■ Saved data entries

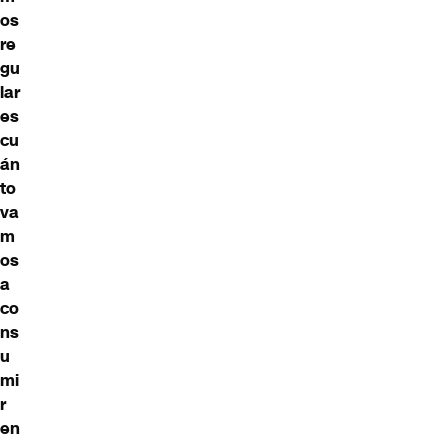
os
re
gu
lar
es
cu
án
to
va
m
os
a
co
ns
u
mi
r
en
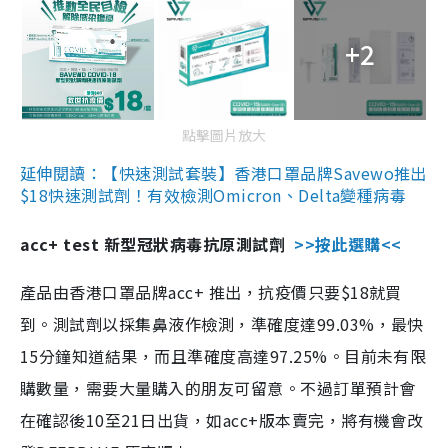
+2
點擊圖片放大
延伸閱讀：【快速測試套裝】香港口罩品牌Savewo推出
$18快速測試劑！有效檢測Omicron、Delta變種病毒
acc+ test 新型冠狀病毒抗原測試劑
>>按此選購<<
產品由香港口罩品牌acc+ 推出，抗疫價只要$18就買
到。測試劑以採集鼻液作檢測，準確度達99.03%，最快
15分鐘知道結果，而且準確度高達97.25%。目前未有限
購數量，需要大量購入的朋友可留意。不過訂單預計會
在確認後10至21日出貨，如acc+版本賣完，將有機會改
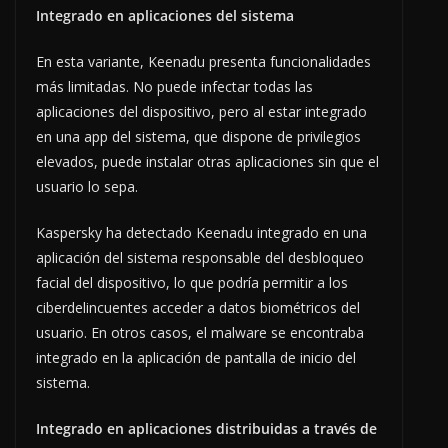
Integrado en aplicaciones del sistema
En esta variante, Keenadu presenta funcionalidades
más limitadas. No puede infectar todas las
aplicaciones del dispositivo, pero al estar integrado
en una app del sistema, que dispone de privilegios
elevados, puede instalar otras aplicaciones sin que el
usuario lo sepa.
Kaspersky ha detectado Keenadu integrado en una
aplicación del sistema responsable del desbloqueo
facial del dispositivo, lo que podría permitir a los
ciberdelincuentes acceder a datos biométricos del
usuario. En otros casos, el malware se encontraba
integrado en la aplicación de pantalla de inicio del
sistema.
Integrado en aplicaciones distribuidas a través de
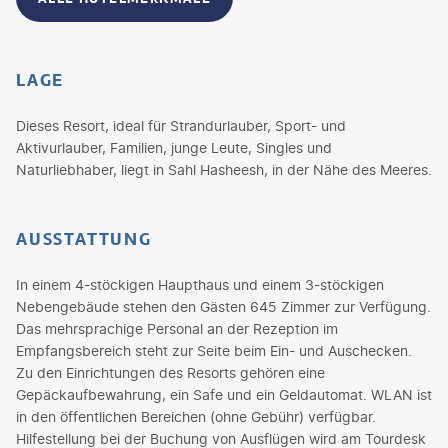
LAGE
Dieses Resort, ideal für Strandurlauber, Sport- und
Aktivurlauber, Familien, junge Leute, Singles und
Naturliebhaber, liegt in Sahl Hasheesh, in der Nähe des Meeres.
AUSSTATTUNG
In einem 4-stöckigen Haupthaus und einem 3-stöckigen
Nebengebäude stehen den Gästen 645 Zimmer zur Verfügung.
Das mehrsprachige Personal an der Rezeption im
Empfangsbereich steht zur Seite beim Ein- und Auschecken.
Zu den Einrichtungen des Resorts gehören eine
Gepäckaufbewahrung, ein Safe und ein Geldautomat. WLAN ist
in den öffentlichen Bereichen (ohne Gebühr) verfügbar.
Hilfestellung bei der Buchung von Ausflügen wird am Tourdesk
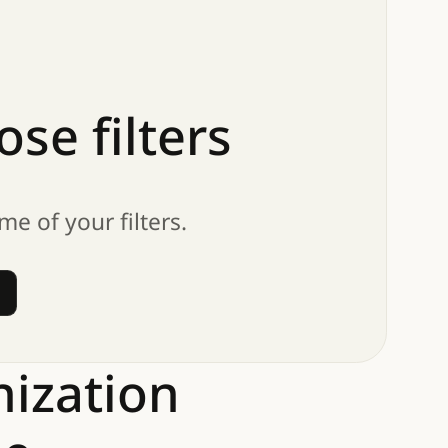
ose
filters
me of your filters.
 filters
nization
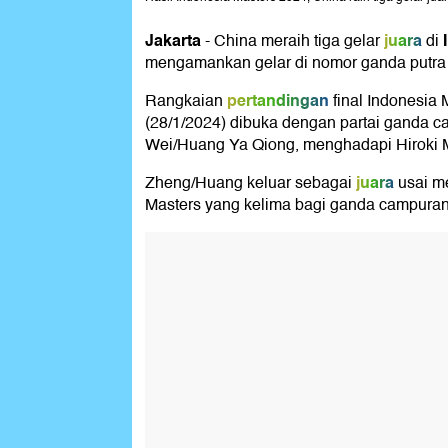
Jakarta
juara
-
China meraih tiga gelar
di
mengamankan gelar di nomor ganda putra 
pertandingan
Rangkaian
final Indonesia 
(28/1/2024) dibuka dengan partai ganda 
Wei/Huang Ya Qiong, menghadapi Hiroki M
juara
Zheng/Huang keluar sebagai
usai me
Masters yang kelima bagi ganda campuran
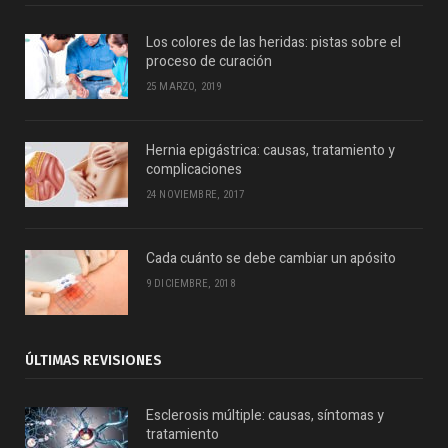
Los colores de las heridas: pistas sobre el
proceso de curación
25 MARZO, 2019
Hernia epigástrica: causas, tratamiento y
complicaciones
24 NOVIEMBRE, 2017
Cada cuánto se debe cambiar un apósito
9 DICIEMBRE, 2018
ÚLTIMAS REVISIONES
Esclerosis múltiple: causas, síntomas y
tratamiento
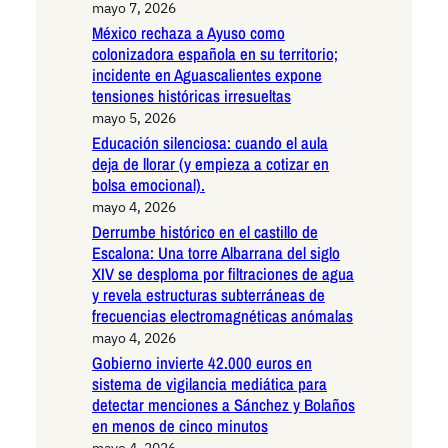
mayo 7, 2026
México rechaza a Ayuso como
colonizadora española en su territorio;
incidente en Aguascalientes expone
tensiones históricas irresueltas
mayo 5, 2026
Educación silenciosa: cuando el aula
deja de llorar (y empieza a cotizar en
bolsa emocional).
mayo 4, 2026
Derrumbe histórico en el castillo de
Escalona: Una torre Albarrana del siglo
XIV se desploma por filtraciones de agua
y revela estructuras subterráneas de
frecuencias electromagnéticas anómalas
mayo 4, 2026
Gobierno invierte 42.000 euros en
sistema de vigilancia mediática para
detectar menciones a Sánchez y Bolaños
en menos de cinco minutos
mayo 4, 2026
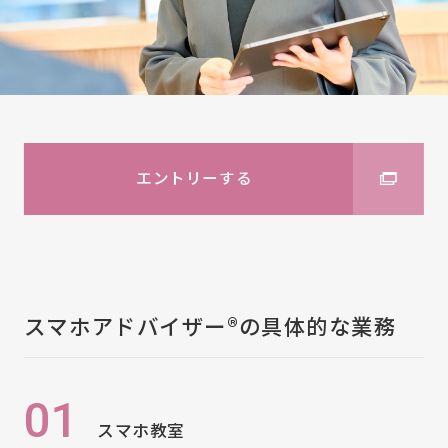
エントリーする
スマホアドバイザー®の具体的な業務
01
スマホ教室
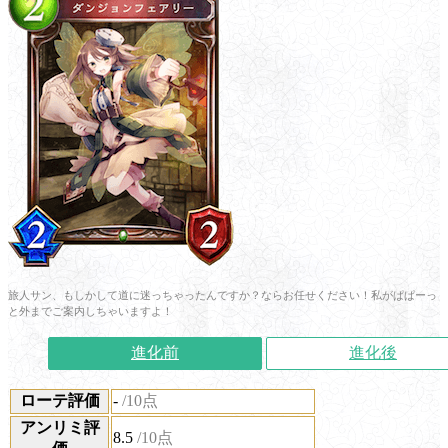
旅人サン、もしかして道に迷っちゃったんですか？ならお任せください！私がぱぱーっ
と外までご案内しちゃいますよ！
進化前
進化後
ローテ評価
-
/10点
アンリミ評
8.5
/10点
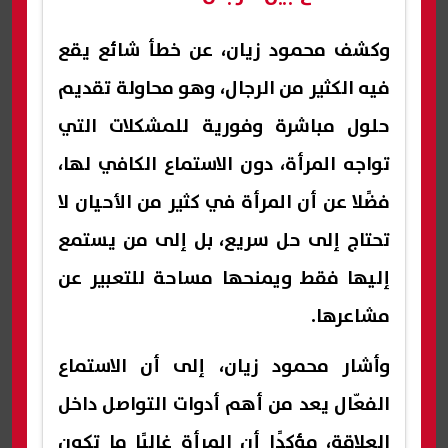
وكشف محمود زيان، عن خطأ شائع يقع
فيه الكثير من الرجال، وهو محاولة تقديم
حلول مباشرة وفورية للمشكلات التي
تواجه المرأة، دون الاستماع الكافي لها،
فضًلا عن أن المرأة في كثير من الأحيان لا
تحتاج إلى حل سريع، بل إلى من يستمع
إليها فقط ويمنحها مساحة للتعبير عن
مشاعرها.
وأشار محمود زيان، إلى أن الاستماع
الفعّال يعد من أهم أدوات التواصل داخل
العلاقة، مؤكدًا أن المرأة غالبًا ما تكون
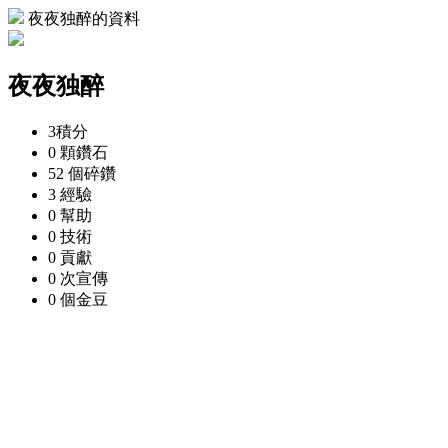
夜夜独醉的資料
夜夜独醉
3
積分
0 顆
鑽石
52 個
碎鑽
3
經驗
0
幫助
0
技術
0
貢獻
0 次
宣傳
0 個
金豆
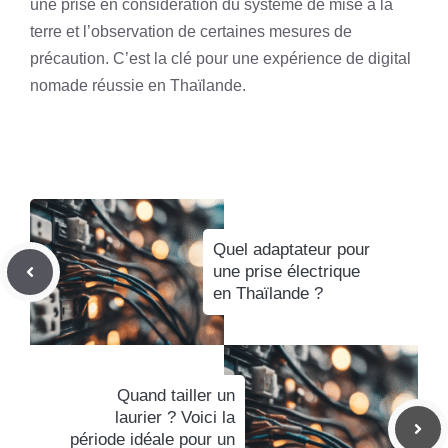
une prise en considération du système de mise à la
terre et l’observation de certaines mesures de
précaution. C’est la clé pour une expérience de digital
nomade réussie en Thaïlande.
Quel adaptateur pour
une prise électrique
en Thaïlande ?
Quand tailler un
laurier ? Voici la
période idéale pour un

■ DIRECTIONS FOR THIS TASK
A single figure is all that is needed: the number of lines above that contain the string "dispositivo".

■ ANSWER BELOW
2